The following is in regard to the commentary A Crime Called Private Mortgage Insurance, by Chris Whalen of the Institutional Risk Analyst, which was published on March 23:
Dear Editor:
I have to comments regarding this article:
- I am an investment advisor and recently bought our first home. I have a $1 million liquid net worth but have the problem that only $80,000 is in fully taxable, liquid (and available for withdrawal) accounts. The remainder is in tax-deferred and tax-free accounts (401ks, IRAs, and ROTH IRAs). As such, it was in my interest to minimize my down payment on the home to preserve my limited available cash. In addition, I have an 800 FICO. We ended up with 5% down and a 95% mortgage. We needed PMI to complete the transaction; hence your suggestion to shut them down would have been a big problem for me!. In our case, I could make a 2% upfront payment to eliminate the 0.95% annual PMI premiums. I am not a credit risk and the PMI mechanism allowed me to acquire our home. Eliminating all PMIs do not necessarily make sense.

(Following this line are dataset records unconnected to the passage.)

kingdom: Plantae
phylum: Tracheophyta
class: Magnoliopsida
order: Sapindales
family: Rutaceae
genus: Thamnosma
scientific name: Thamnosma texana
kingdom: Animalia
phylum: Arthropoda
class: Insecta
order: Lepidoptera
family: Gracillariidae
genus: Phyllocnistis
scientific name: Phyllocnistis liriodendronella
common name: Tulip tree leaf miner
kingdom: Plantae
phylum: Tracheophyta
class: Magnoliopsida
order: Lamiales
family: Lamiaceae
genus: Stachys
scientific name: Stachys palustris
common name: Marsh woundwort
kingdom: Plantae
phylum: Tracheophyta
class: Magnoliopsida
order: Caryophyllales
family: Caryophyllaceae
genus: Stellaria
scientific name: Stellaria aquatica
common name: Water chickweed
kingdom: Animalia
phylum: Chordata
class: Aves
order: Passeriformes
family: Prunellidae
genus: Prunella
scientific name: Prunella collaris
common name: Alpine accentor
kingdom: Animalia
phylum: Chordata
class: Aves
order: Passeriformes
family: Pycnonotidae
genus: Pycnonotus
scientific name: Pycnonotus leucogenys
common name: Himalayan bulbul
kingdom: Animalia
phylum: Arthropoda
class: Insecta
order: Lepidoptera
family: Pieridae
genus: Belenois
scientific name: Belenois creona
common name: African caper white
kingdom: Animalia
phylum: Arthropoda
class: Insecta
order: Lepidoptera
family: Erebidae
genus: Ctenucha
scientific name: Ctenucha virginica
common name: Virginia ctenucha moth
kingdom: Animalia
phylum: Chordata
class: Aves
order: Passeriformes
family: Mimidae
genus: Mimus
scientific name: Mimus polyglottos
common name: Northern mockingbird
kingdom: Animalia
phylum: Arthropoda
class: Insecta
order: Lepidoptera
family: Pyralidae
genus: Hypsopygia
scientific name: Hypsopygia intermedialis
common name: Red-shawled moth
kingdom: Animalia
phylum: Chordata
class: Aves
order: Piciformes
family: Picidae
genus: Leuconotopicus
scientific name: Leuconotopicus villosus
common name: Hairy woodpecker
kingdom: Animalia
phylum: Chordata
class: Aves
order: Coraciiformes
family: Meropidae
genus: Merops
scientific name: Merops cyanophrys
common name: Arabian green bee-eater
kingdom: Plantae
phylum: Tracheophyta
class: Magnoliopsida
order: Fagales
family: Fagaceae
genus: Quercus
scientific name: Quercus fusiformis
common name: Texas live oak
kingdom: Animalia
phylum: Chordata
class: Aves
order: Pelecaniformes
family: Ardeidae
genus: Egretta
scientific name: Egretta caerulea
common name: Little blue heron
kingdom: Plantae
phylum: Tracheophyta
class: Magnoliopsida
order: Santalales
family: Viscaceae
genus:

- I agree that PMIs are not insurance, but perhaps the alternative solution is to make them into insurance - i.e., require significant reserves, regulatory enforcement, etc. The whole financial instrument insurance industry has gone off the tracks in the last 15 years, as seen in the demise of MBIA. The underlying principle is not bad - it is the execution of the companies that has failed. Tighter regulation and more transparency would go a long way to fix the problem. I have been telling clients for 10 years that insured munis aren't worth any more that non-insured ones. However, individual muni buyers are a legitimate investor group and a better regulated insurer solution would be a positive.
Sincerely,
Dave Bish
Chris Whalen replies:
I agree that the model is broken. For me the issue is whether this is really an insurable risk in the classical sense. Mortgage default risk is highly correlated to the financial markets and economy, unlike low-beta risk like P&C and life insurance markets. It is not clear what is the right pricing model.